It’s been a while since I’ve posted anything on here. Don’t be fooled by my absence, I’m still digging away trying to devour as much musical output from the dark depths of sound as humanly possible. Most of my time has been concentrating on my fortnightly radio show on Basic.Fm: Unknown Surroundings. It feels like a fresh way for me to share the sounds that I’ve amassed and I’m enjoying every minute of it. Other than that, I’m starting a tape label. First few tapes are in the pipeline and should arrive soon(isn). Check it out: Invisible City Record.


Back to reviewing things for now though. This landed in my inbox a few days ago and is something I’ve been waiting an age to hear. Massive delays at pressing plants, rejected test presses and it’s finally almost ready to go. A new Haikai No Ku LP on Box Records and what a gem it is.

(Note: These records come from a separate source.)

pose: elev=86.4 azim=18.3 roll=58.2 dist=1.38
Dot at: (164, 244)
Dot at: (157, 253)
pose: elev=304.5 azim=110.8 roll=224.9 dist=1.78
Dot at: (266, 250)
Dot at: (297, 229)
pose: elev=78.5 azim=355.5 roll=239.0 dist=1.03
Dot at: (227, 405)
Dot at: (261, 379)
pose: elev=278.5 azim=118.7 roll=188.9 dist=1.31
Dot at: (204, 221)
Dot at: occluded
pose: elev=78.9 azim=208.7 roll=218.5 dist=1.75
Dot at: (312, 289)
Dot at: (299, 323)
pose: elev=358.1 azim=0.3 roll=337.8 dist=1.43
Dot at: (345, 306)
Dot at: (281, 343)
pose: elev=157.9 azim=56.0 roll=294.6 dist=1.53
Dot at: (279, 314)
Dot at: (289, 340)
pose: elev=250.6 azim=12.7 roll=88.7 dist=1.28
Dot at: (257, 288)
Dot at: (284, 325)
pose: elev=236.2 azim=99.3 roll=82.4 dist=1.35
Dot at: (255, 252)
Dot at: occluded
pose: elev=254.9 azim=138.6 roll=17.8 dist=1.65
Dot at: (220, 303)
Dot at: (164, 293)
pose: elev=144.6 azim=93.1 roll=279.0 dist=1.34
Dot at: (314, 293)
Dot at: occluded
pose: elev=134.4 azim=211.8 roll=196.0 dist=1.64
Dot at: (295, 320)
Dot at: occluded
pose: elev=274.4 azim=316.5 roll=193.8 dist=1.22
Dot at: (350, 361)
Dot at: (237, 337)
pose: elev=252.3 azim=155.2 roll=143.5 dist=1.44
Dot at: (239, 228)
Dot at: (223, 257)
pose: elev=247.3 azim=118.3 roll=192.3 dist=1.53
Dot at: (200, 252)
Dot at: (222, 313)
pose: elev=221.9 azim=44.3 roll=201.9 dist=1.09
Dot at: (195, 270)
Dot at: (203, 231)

The northeast has a very strong, highly creative musical output and within that lies a close knit community pushing the boundaries of sound. Mooch around certain categories (Noise, Doom, Drone etc.) and certain names are bound to keep popping up. On of those will be Mike Vest as he’s played in pretty much every NE underground band worth mentioning. In Haikai No Ku he’s joined by Jerome Smith (Charles Dexter Ward) and Sam Booth (Foot Hair). There you have some pretty hefty credentials to get the ball rolling. Thankfully, it lives up to the hype i’ve attributed to it. Ultra High Dimensionality is a sparse wasteland of slow burning, primitive rhythm and maximalist guitar worship. All levels are pushed right to the top. Fuzz is turned up high and there’s a heavy handed helping of wah abuse. This all leads to a heady concoction of psychedelic noise. 40 minutes of pure, unadulterated sound that acts as the perfect way to switch off and get lost. File alongside Les Rallizes Dénudés and Mainliner. Definitely one for those who are partial to excessive feedback and traditional styles pushed beyond any conceivable recognition. Highly recommended.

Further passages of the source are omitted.